DAS KRAPITAL

"The rarest of all commodities in this world is love." -- South Carolina Governor Mark Sanford to Maria, June 10, 2008

"The rarest of all commodities in the world … is independence" -South Carolina Governor Mark Sanford to The American Conservative, March 9, 2009

Jun 2

Conflicts, Interest

You can’t review an ex-boyfriend’s novel: the ethics of serious criticism get in the way—clear conflict of interest, etc. But is this a rich, overlooked area in literary discourse?

I now wonder after reading Katie Crouch’s take on the novel her boyfriend was writing while they lived together (she fully discloses her connection, don’t worry). As you’d expect, she gives it a very close read. I mean, wouldn’t a scene in which a character “sniffs coke off of his pregnant girlfriend’s belly” sear indelibly into your memory too, if your then-boyfriend gave a reading of it to an audience that included both of your parents? The novel, by the way, is Occupational Hazards by Jonathan Segura.

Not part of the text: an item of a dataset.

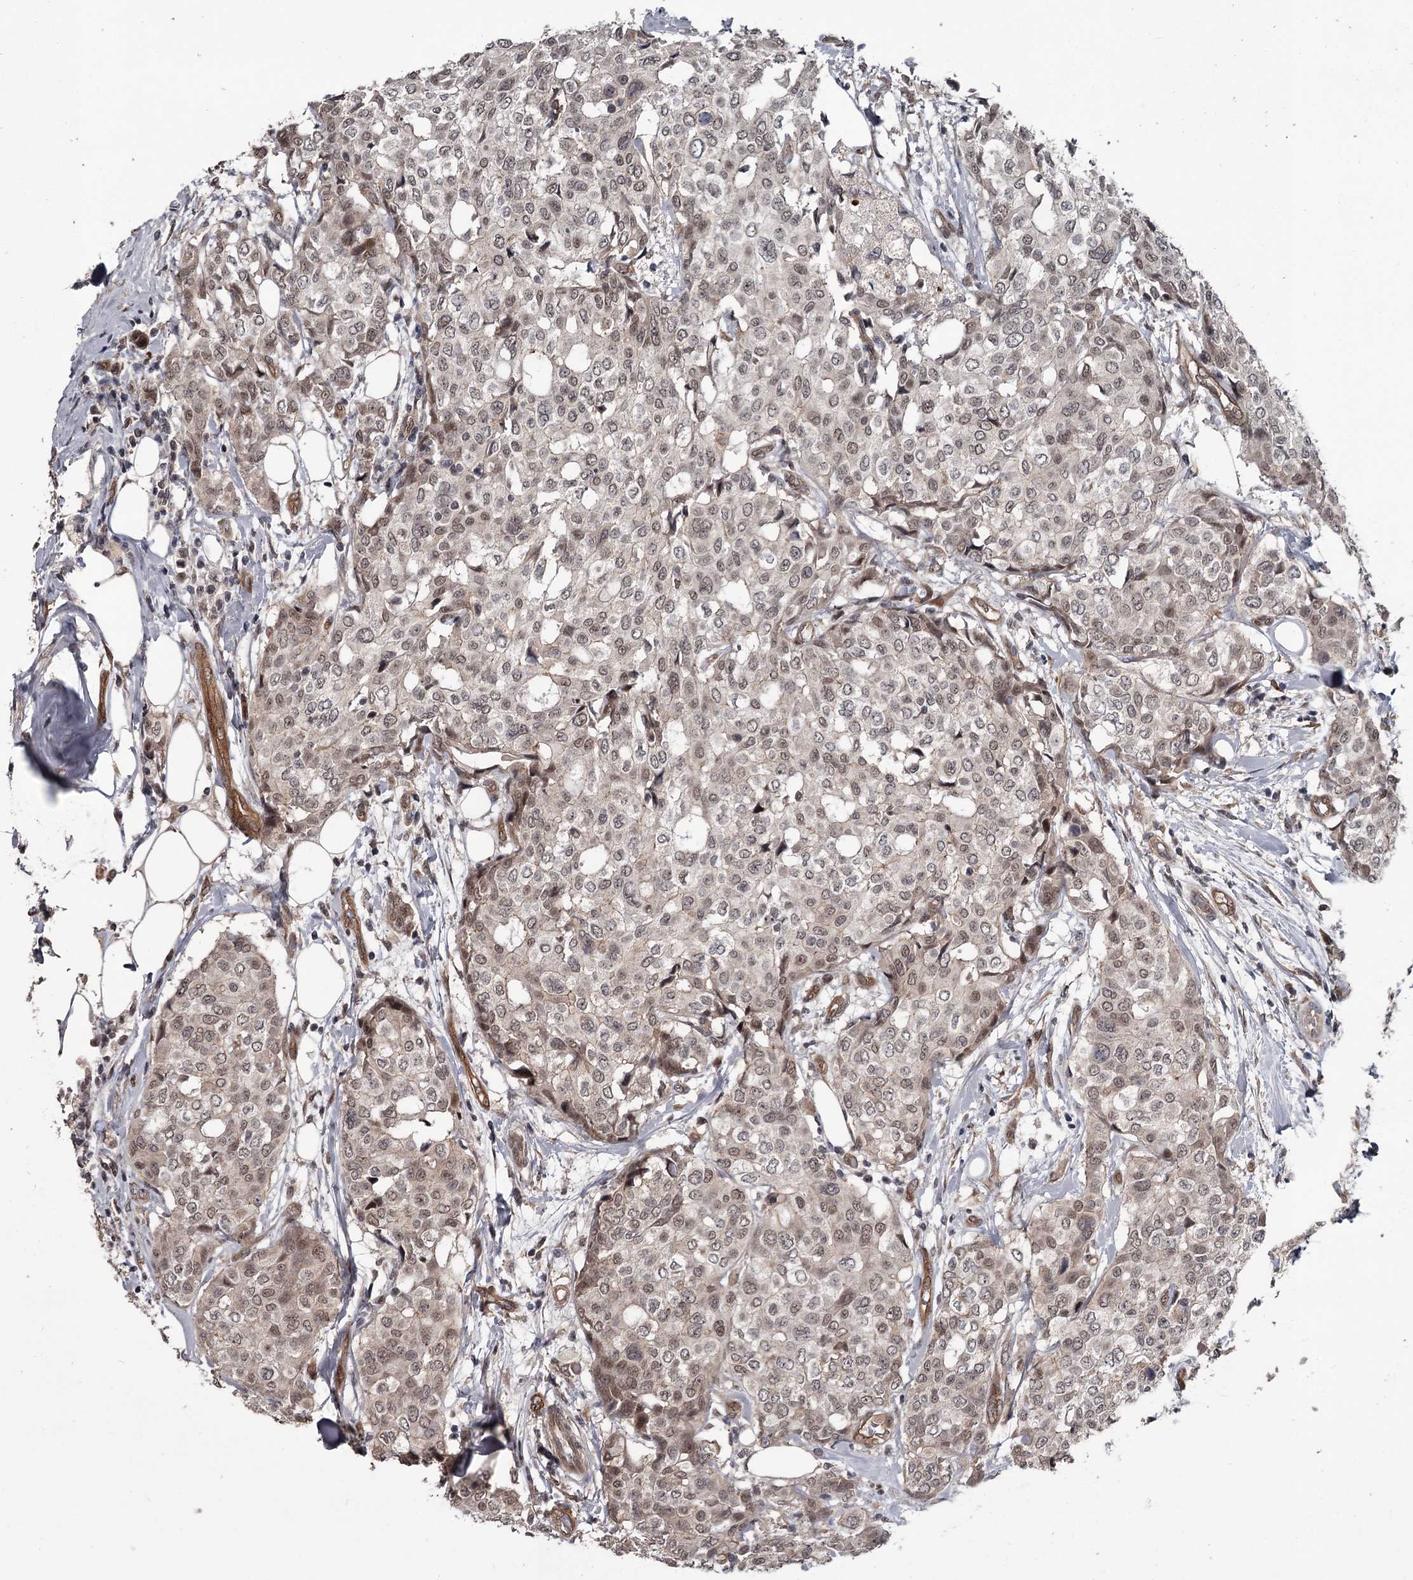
{"staining": {"intensity": "moderate", "quantity": ">75%", "location": "nuclear"}, "tissue": "breast cancer", "cell_type": "Tumor cells", "image_type": "cancer", "snomed": [{"axis": "morphology", "description": "Lobular carcinoma"}, {"axis": "topography", "description": "Breast"}], "caption": "DAB immunohistochemical staining of human breast lobular carcinoma displays moderate nuclear protein positivity in approximately >75% of tumor cells.", "gene": "CDC42EP2", "patient": {"sex": "female", "age": 51}}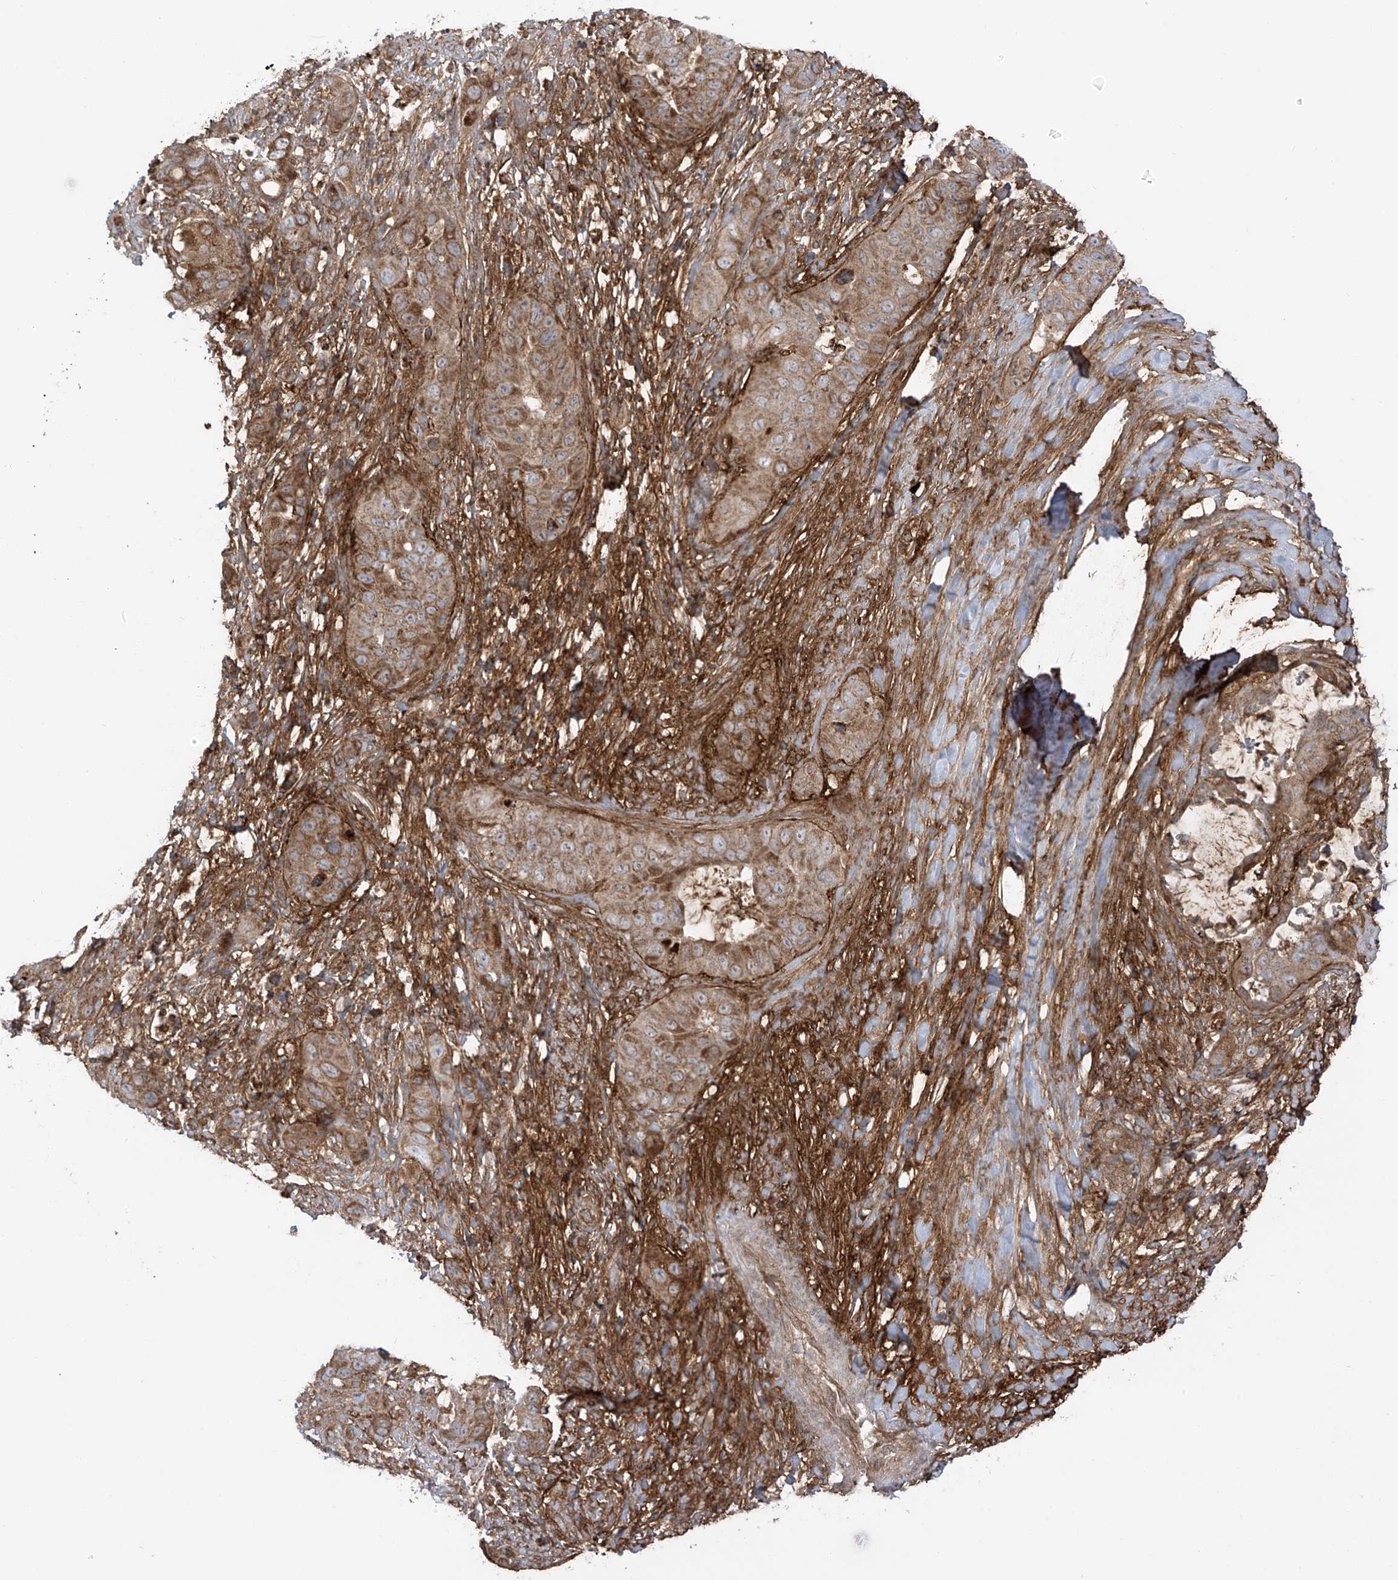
{"staining": {"intensity": "moderate", "quantity": ">75%", "location": "cytoplasmic/membranous"}, "tissue": "liver cancer", "cell_type": "Tumor cells", "image_type": "cancer", "snomed": [{"axis": "morphology", "description": "Cholangiocarcinoma"}, {"axis": "topography", "description": "Liver"}], "caption": "Liver cancer tissue exhibits moderate cytoplasmic/membranous expression in about >75% of tumor cells", "gene": "REPS1", "patient": {"sex": "female", "age": 52}}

A number of commenters on The Rumpus suggested an ongoing series by reviewers with egregious conflicts of interest. Excellent idea!

On a personal note, I loved this part that Crouch chose to pull out in her review:[Ex-boyfriend on] Relationships: “Easier…than picking up trampy young things at the bar. Which would require feigned interest in someone’s life.”

I’m not that trampy—or that young, I guess—but I met the author once at a cocktail party, and he asked if he could get me a drink—it was open bar; he was being polite—and then misread my hesitation, and felt compelled to spell it out for me: “Just to clarify, my interest in you is not carnal. I’m married.” Well, okay, I got it.